Reason Foundation has created a unique data set by collecting numbers from state- and local-audited financial reports. We recently compared all 50 states’ debt and liabilities for 2020 to 2022, the most recent year for which full data is available.
The accompanying map graphic gives you a sense of how all states look, color coded by the growth in the ratio of state total liabilities to per-capita liabilities, which better shows growth or reduction in state debt driven by state fiscal policies rather than just by changes in population.
You can immediately see that Florida looks pretty good relative to most other states. But before we dive into that, there are a few larger takeaways.
First, almost all states saw revenues and asset values grow during the 2020-2022 period. That helped all but one state — North Dakota — to reduce their debt ratio (the proportion of total liabilities to total assets).
Florida, during this period, reduced its liabilities substantially, with the ratio of growth in total liabilities to per capita liabilities falling more than 15%.
Total liabilities fell from nearly $73 billion in 2020 to less than $62 billion in 2022. Per capita liabilities shrank from $3,383 to $2,871. That is excellent, especially compared to other states.
Connecticut has the highest per capita liabilities at $29,607, more than 10 times that in Florida.
But at the same time, Tennessee has per capita liabilities of less than $1,500, about half that in Florida.
So, there is still room for improvement in Florida.

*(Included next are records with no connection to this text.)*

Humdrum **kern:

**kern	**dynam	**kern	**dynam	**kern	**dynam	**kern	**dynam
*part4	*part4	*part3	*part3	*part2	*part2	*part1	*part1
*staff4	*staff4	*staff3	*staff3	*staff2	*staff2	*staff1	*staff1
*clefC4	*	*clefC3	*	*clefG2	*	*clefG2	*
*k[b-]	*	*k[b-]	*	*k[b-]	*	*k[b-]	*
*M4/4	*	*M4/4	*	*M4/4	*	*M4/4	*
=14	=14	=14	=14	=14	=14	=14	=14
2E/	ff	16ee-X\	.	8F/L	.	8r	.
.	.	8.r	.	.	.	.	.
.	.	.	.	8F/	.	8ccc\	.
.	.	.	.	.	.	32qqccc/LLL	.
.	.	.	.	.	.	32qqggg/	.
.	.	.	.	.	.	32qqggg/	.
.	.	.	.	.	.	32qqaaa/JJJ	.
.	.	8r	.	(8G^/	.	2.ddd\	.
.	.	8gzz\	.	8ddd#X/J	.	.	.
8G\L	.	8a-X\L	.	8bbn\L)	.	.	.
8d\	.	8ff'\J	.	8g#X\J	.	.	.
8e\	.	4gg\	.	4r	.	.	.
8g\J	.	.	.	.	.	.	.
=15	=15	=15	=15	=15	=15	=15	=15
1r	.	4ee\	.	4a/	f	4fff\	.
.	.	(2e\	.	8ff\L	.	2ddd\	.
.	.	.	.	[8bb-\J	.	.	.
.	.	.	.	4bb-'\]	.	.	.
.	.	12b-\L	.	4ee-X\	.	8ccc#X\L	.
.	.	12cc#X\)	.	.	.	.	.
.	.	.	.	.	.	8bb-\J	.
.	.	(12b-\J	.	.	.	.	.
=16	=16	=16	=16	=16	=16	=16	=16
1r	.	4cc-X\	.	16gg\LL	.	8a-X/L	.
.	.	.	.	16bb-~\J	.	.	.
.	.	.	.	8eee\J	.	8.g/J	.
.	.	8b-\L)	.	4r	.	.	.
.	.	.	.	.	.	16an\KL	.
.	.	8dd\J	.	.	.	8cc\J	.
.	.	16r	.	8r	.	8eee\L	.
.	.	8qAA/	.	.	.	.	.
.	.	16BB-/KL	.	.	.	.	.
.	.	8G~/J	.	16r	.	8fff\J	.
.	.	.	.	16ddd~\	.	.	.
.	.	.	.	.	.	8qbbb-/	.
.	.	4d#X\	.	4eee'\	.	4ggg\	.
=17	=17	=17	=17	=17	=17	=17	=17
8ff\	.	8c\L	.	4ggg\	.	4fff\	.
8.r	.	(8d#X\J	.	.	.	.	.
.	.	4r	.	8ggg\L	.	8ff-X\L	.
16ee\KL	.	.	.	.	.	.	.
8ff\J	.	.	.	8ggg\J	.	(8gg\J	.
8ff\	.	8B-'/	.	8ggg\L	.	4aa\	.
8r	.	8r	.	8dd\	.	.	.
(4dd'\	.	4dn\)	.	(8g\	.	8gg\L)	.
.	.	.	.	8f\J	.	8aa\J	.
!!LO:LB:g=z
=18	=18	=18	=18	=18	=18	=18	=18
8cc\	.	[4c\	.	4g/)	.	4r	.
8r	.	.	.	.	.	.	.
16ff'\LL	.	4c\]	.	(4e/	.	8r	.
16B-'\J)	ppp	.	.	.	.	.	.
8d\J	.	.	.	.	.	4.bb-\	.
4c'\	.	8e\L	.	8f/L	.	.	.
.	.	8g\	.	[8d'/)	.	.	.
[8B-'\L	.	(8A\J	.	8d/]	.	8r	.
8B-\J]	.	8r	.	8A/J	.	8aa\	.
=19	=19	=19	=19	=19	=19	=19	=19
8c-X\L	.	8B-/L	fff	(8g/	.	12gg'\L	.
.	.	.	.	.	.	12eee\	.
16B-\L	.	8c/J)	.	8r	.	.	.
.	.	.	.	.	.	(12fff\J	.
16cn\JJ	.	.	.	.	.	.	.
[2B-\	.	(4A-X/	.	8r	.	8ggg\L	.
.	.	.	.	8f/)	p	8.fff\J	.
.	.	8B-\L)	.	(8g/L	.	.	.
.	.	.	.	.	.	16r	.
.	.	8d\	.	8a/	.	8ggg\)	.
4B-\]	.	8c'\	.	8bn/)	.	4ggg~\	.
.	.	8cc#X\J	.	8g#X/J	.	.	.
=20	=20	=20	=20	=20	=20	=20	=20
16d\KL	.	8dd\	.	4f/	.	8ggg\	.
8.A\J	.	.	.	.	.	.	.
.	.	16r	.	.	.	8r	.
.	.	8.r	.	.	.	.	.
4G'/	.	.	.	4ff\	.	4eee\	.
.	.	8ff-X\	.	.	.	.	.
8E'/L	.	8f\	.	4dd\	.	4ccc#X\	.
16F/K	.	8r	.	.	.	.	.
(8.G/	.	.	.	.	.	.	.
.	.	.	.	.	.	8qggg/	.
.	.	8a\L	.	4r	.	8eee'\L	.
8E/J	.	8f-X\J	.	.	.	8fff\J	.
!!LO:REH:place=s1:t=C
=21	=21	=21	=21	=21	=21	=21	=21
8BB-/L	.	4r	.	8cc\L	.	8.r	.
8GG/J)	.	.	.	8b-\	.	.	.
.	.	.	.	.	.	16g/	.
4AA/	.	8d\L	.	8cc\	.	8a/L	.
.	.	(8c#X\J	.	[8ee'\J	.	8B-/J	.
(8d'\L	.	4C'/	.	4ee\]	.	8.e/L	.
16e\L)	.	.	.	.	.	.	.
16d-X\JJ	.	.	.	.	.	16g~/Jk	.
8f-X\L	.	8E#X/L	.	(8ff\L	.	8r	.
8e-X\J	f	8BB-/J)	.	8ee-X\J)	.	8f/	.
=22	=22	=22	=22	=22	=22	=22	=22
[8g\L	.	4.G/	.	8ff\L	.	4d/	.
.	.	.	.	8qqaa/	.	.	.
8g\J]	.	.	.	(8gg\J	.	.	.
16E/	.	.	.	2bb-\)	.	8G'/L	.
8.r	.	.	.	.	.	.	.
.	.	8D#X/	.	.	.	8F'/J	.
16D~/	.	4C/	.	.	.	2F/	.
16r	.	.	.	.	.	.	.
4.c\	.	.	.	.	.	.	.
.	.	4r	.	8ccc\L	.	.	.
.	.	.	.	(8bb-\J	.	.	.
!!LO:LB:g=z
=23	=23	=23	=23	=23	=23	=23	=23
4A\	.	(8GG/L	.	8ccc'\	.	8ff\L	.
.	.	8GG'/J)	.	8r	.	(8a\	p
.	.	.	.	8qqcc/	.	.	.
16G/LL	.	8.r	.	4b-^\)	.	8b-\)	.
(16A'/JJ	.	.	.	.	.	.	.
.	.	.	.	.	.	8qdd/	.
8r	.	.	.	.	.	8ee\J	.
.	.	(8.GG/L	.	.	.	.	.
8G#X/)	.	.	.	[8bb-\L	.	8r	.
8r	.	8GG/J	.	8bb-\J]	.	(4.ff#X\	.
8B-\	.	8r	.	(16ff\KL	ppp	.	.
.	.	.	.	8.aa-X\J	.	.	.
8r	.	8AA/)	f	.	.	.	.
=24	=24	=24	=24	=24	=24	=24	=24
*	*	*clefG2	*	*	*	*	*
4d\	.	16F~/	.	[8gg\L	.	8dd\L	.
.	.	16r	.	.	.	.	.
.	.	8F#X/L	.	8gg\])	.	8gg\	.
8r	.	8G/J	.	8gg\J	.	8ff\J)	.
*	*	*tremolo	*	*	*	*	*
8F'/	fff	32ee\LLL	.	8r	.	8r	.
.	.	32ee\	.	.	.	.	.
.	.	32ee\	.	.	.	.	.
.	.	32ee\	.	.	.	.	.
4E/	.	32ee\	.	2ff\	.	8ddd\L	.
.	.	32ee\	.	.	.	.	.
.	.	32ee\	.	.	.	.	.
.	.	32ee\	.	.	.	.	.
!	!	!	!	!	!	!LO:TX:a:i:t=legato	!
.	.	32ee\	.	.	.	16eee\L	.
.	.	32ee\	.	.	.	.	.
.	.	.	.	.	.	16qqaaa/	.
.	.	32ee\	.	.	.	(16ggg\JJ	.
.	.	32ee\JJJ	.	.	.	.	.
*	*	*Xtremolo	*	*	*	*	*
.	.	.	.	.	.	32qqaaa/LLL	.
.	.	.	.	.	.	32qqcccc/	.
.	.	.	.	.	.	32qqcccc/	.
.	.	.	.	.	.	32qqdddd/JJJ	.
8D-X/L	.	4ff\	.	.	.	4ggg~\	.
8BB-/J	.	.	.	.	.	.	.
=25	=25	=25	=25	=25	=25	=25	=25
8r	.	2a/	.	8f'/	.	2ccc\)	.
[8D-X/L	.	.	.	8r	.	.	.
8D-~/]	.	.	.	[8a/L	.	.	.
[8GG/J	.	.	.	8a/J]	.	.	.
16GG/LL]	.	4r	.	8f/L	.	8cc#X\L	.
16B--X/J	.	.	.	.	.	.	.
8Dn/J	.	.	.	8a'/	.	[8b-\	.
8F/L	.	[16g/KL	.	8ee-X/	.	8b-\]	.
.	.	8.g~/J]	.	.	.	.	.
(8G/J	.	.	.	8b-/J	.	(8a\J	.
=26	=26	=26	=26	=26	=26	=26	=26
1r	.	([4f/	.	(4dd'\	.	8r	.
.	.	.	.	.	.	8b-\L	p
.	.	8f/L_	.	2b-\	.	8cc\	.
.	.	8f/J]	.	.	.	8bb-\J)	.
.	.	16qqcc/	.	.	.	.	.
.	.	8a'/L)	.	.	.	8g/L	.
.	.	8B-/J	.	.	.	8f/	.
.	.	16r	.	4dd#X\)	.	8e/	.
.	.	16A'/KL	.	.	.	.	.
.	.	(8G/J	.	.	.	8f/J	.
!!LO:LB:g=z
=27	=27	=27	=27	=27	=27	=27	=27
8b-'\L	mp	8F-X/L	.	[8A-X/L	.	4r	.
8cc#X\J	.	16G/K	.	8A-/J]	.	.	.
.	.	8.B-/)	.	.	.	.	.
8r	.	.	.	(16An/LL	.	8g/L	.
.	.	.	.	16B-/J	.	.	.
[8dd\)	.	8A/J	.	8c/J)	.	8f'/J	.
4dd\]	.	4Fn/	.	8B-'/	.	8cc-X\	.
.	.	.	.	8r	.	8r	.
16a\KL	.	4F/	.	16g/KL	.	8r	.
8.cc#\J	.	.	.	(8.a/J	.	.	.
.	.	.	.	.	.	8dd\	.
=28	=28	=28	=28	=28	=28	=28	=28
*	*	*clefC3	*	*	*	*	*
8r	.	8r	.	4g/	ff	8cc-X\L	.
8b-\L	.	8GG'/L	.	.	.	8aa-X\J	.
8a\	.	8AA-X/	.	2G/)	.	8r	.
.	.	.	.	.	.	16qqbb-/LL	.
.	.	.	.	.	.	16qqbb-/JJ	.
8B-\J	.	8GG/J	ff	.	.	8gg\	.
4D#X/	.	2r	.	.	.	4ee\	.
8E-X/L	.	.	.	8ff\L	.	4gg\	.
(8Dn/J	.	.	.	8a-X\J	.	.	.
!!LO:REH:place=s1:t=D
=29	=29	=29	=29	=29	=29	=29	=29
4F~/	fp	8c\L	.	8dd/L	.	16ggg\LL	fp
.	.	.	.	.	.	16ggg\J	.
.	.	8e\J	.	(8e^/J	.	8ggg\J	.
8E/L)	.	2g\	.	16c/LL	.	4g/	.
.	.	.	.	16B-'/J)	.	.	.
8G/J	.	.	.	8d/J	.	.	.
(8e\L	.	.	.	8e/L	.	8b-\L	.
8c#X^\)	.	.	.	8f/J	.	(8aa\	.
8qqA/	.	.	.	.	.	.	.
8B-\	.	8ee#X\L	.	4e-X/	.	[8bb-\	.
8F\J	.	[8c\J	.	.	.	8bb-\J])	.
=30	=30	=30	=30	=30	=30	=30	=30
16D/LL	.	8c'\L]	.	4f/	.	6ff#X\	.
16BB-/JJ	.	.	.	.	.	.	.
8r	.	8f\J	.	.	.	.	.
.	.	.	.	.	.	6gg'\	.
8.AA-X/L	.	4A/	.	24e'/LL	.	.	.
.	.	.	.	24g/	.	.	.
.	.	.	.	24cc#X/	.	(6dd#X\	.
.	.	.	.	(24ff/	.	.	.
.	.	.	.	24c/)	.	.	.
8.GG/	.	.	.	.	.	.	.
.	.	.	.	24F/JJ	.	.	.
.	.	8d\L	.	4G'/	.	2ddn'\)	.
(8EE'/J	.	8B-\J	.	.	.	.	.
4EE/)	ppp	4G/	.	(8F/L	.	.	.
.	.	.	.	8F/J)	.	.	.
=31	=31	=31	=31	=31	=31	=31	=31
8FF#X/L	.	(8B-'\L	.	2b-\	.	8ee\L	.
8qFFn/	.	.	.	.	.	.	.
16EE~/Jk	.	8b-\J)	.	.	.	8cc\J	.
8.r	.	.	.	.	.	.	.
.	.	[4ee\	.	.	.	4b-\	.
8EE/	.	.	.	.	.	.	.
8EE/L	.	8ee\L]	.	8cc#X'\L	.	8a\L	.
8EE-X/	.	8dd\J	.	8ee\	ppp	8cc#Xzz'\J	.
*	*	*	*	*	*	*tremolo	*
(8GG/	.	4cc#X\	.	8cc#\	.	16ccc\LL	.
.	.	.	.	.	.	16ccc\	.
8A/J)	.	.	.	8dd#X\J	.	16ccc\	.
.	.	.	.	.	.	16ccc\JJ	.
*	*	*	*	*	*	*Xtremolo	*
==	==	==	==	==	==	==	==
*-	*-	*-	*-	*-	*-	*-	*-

What we need is more of what we have seen in the last few years. Gov. Ron DeSantis has aggressively pursued shrinking the state’s debts in recent years, including in most of his budgets hundreds of millions in accelerated debt reduction. That saves many tens of millions of dollars each year in interest payments.
Each budget that includes paying down debt early and avoiding adding to the debt reduces the state’s liabilities.
One of the largest and most politically volatile sources of state liabilities is employee benefits.
Florida reduced its government worker pension liabilities from $8.8 billion in 2020 to $3.5 billion in 2022 and also reduced other worker benefit liabilities from $91 billion to $7.3 billion.
Those reductions are thanks to a series of pension reforms passed early in DeSantis’ term in office and to resisting adding new debt and making full appropriate contributions to pension plans.
One caveat to this rosy picture, unfortunately, is local government debt in Florida. While the state has managed debt well, local governments have not.
According to Florida Tax Watch, Florida ranks third best in the nation on per capita debt, but local governments rank 19th from the bottom. That is not sustainable, and local governments in Florida should learn something from DeSantis’ fiscal management.